Kamuoyunda günlerce tartışılan, 4+4+4 Eğitim Sistemi ile beraber ilköğretime başlama yaşı ilk önce 60 ay olarak belirlenmişti. Yoğun tepkilerin gelmesi üzerine ilköğretime başlama yaşının tekrar 72 aya yükseltilmesi geç de olsa doğru bir karar olmuştur. Ancak plansız programsız ve apar topar bir şekilde devreye sokulan, 4+4+4 Eğitim Sistemi ile beraber eğitimin kademeleri arasındaki geçişler, sınıfların kalabalık olması, okul öncesinin zorunlu eğitim kapsamından çıkarılması gibi uygulamalardan dolayı sorunlar hala devam etmektedir.

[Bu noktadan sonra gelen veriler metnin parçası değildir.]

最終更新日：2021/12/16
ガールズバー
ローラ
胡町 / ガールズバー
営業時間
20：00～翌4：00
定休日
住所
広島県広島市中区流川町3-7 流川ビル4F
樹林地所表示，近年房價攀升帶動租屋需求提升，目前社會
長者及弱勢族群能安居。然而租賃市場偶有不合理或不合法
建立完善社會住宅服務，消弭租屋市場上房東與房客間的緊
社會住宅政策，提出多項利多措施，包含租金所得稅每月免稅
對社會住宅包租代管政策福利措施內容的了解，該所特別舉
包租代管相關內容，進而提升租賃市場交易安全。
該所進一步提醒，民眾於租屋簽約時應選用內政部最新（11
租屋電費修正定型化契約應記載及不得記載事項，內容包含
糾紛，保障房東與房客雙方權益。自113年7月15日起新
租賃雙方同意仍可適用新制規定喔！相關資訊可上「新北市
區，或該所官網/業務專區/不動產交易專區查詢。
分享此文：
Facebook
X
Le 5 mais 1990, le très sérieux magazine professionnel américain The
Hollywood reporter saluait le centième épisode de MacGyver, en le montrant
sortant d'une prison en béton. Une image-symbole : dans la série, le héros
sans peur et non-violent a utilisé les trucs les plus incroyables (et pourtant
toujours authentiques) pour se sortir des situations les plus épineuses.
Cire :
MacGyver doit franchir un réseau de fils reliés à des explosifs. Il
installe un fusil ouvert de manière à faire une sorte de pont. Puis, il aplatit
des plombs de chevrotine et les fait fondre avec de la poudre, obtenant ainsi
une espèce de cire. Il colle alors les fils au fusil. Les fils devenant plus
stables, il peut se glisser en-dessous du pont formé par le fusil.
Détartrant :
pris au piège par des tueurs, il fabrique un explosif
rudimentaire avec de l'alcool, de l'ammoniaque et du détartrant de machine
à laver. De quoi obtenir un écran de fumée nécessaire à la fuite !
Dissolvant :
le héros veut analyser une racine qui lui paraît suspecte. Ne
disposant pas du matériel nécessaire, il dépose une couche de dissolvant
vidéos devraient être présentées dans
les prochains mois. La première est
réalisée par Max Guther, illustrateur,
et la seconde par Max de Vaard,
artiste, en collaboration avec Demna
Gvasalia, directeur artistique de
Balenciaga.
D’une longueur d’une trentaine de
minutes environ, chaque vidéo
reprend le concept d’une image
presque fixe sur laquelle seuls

Serbest kıyafet uygulaması elbette çocukların yaratıcılığı açısından önemli bir adımdı. Ancak ekonomik şartların eşitsizliği nedeniyle çocuklar arasında problem yaşanması endişesiyle uygulamadan vazgeçilmişti.

Fatih Projesi amacına ulaşamadı
Yine hatırlarsanız hükümetin en büyük projelerinden biri olarak sunduğu, her öğrenciye tablet ve sınıflarda akıllı tahta teknolojisi ile gündemde olan FATİH Projesi ise maalesef amacına ulaşamadı. İnternet bağlantılarının henüz tam olarak kurulamaması ve projenin uygulamasının gecikmesi ile beraber bu projede yapılan yolsuzluklar nedeniyle, Milli Eğitim Bakanı Nabi Avcı tarafından iki müfettiş görevlendirilmişti.
AKP’nin eğitimde aldığı en radikal karar, dershanelerin dönüştürülmesi ya da kapatılmasıdır. Dershanelerin 1 Eylül 2015 tarihinden itibaren fiilen ortadan kaldırılması ile beraber eğitimde ciddi bir boşluğun olması bekleniyor. Bölgeler arasında hatta okullar arasındaki eğitim farkının, dershanelerin kapatılması ile beraber daha da artacağı görünüyor. Özel okula giden öğrenciler ile Anadolu’nun ücra bir yerinde okuyan öğrencilerin eşit şartlarda nasıl sınava hazırlanacağını açıkçası merak ediyorum.  Bu durumun bundan sonraki süreçte ciddi sıkıntılara yol açacağını söylemek hiç de yanlış olmaz.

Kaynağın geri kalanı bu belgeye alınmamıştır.